SCARLET LETTER MOMENTS
Posted by Sarah Cunningham:
Several years ago, while working for an organization that employed hundreds of people, one of my co-workers got himself into hot water. Make that scalding hot water.
During a rocky stretch of life, the guy stepped outside of behavioral norms. So much so that his career and personal life ended up in the headlines of a local paper.
This, of course, was the beginning of the end. As you know, newspaper headlines can be the Scarlet Letters of our culture. They brand people with labels the community will have trouble erasing long after the paper itself has been discarded.
Unsurprisingly, not long after the article ran, the employee left our organization under a giant corporate hush.
AND I NEVER SAW HIM AGAIN.
Even though I barely knew this man, something haunted me about the entire sequence of events. The memory of him became a sad reflection of a larger story: the story of the human tendency to divide ourselves from people during the unadmirable (and toughest) moments of their lives.
That gut wrench hung in with me long enough that later, when a similar situation unfolded--and another co-worker"s personal life ended up in the papers--I decided to do something that might"ve been frowned upon.
As the controversy swirled, I awkwardly stumbled across the growing divide of ilmainen kasino public opinion and made contact over email.
I didn"t know exactly what to say. It was sticky. I choked out words that went something like this:
Hey. I"m not always sure which is worse--pretending you don"t know anything is going on or acknowledging that you do. And I"m worried that anything I say is going to come off awkward or trite.
I know I don"t understand what you"re going through, but I"m sorry to hear about this whole mess. I want you to know there are plenty of people still asserting what a good person you"ve been to them and listing off ways you"ve contributed to our community. We"ve always appreciated the good you"ve brought to us. Please let me know if there is anything we can do to help.

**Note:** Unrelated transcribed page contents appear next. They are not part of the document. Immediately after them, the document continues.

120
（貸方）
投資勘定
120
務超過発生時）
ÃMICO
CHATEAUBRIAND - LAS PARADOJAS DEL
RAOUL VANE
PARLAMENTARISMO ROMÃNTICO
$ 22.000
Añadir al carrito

After I sent that email, two or three days of silence went by. I felt naively stupid for that 48 hours and was sure the person deleted it in fury or uncomfortableness...until I got a message back that said: I finally worked up the nerve to read my emails and I am so glad yours was among them.

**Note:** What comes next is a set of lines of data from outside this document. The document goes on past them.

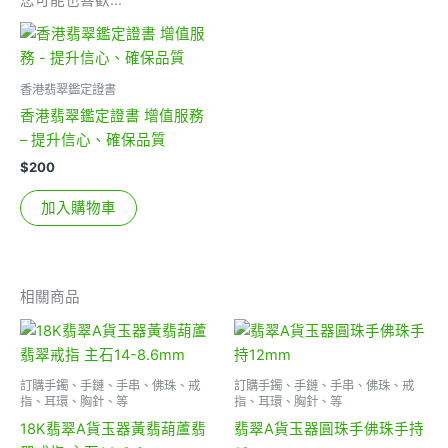
您可能也喜歡…
香港翡翠鑑定證書
香港翡翠鑑定證書 增值服務
– 提升信心、確保品質
$
200
加入購物車
相關商品
訂購手鐲、手鏈、手串、佛珠、戒
訂購手鐲、手鏈、手串、佛珠、戒
指、耳環、胸針、等
指、耳環、胸針、等
18K翡翠A貨玉器黃翡葫蘆翡
翡翠A貨玉器圓珠手佛珠手持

The emails back and forth didn"t change anything of course. They didn"t change the drama that had landed the person in the papers and they didn"t change how my organization responded. But I like to think what it might"ve changed is that person"s sense of welcome to remain a part of community even in moments of imperfection. I like to think that the email was a small step toward becoming the person I"m trying (sometimes unsuccessfully) to be--a person who invites others beyond their Scarlet Letter moments into something better.